── RECORDS SHOWN
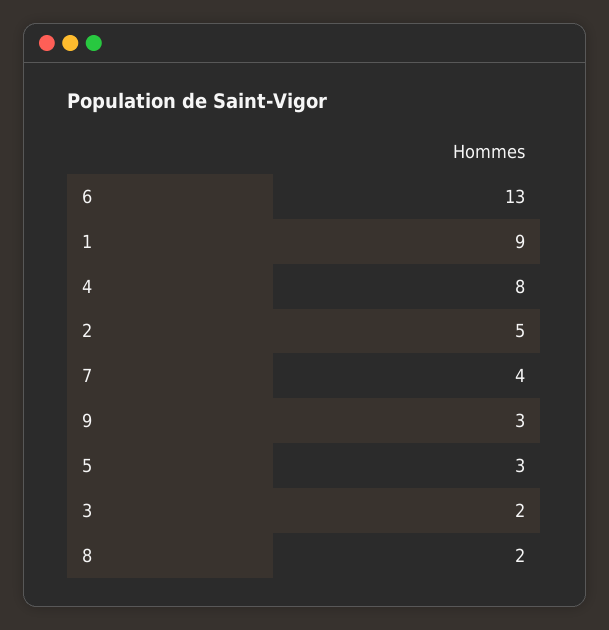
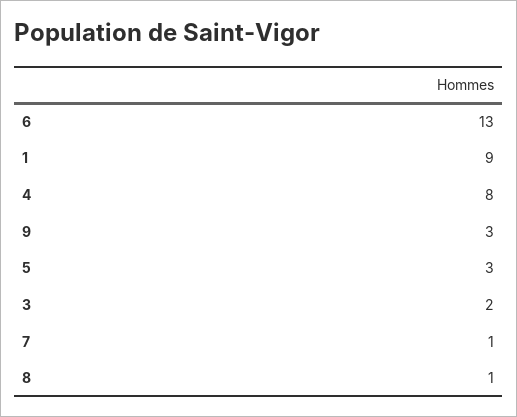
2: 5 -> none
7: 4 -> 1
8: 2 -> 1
────
── RECORDS SHOWN
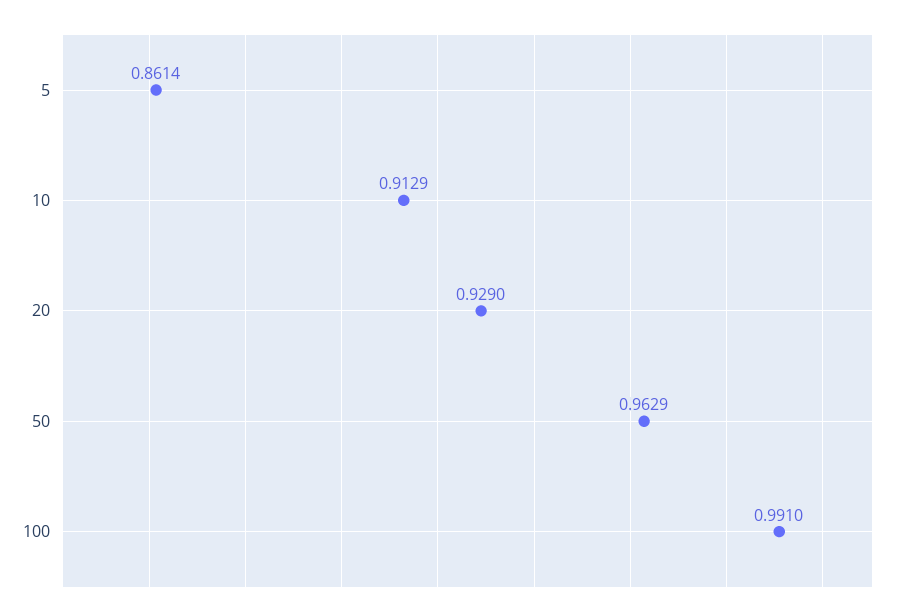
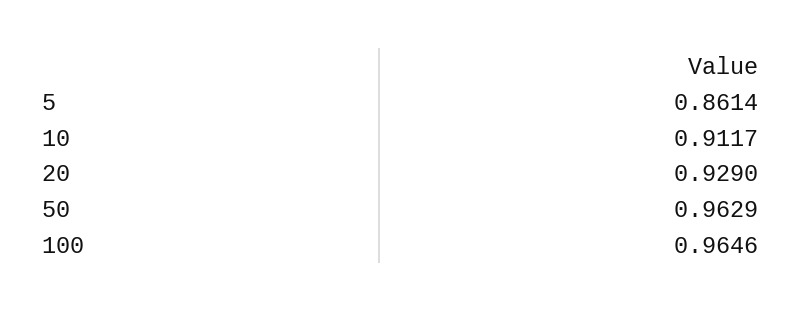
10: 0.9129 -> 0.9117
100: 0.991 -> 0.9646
────
── RECORDS SHOWN
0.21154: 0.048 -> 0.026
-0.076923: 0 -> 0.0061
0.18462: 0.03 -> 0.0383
────
WHAT TO DO
Above are the records. Print exactly, and only, the lines from the line with "0.21154: 0.048 -> 0.026" to the line with "0.18462: 0.03 -> 0.0383", both inclusive.

THE ANSWER
0.21154: 0.048 -> 0.026
-0.076923: 0 -> 0.0061
0.18462: 0.03 -> 0.0383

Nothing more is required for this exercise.